5 Comments leave one →
  1. June 21, 2010 2:59 pm

    Yea, verily, yea!

    Of course, every time this epic issue is brought to my attention, I can’t help but think of the similar duke-em-up in Thor #356. That filler issue in the midst of Simonson’s legendary run was a real gem.

    To quote the cover: “Oh, Herky…you’re so…so godly!”

    • June 21, 2010 9:16 pm

      When Hercules is handled properly he’s wildly entertaing — the swaggering but lovable oaf of the Marvel Universe. Anyone who once tried to defeat Galactus by slipping him a mickey can’t be all bad.

  2. February 7, 2011 6:05 pm

    I still like “I say thee nay!” Early Thor or JIM was one of my favorites as a kid buying them off the rack.

    • February 8, 2011 11:19 am

      I’m envious of anyone who bought these classics of the wrack.

      • February 10, 2011 3:14 pm

        Ah yes.

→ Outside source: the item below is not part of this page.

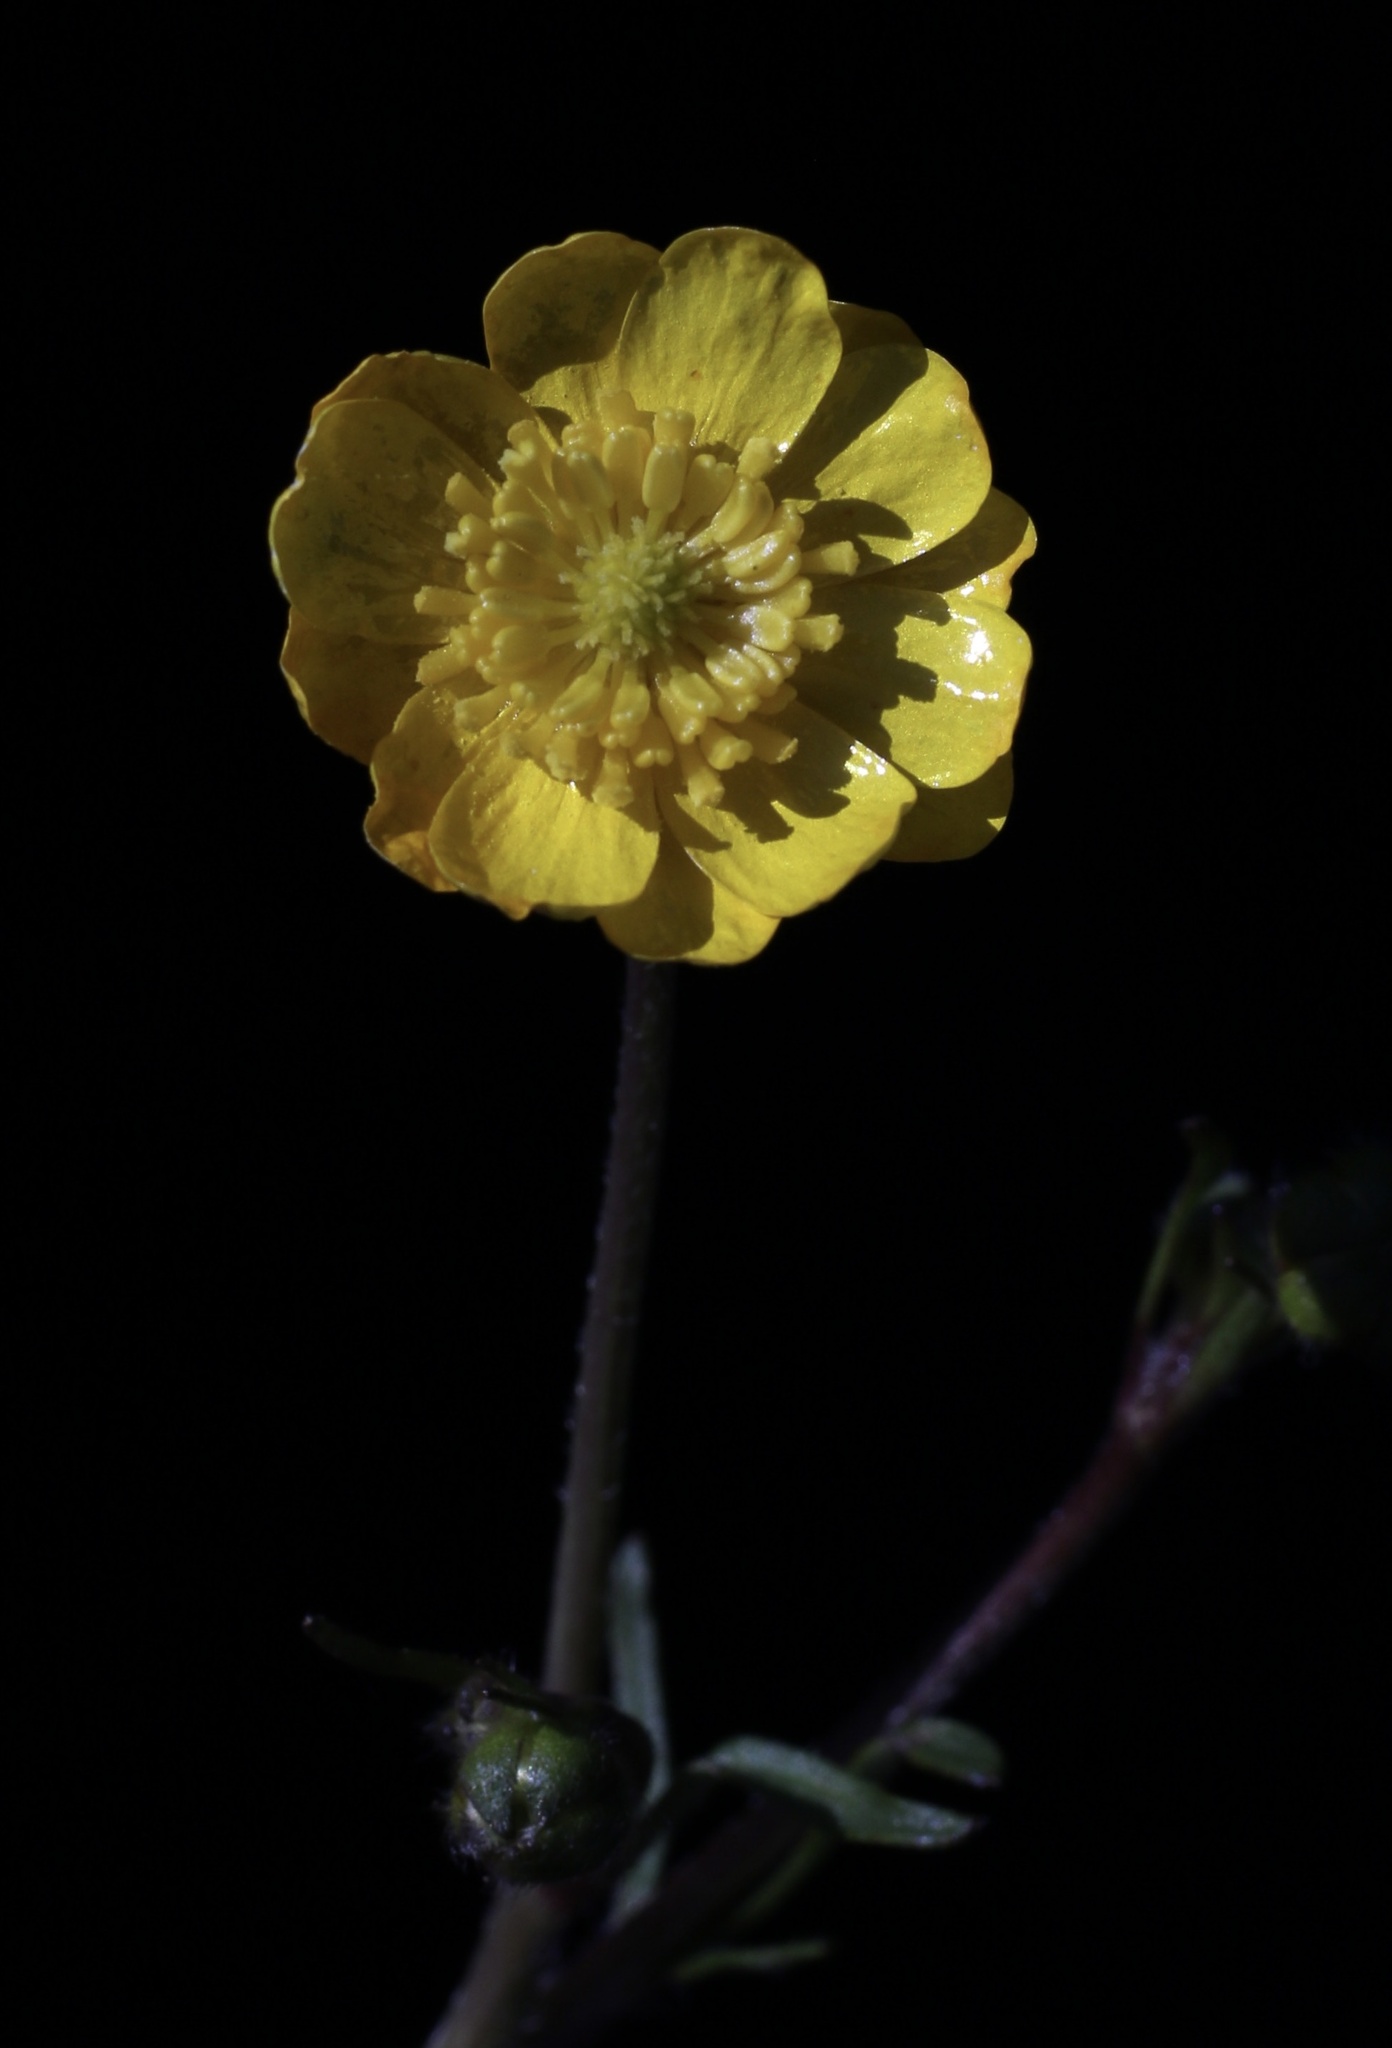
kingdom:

Comic wishes. We used to wish we had retained all the books we bought in near mint contidition. Unfortunately we had a comic fight one night in a tent and tore the crap out of vintage Marvel and DC. Later in 8th grade or so, my best friend Torg and I decided to sell all comics that didn’t matter to us. The amount was phenomenal, about 2,500. We sold them for 5 cents each at a flea market in the Fairgrounds in Fairbanks (land of the midnight sun). We sold the balance after one day to a junk dealer who gave us $20 bucks each. He said when I met him later when I was in college that he turned that investment into thousands of dollars. We kept our favorites. My friend inherited his uncle’s Superman collection from the 1950 and kept various Marvel titles. I still have the JIM No. 84 I bought and nearly everything from 90 on through the early 1980s. I’ve carted around the more than 10,000 I still have for years. Kind of a heavy proposition to move.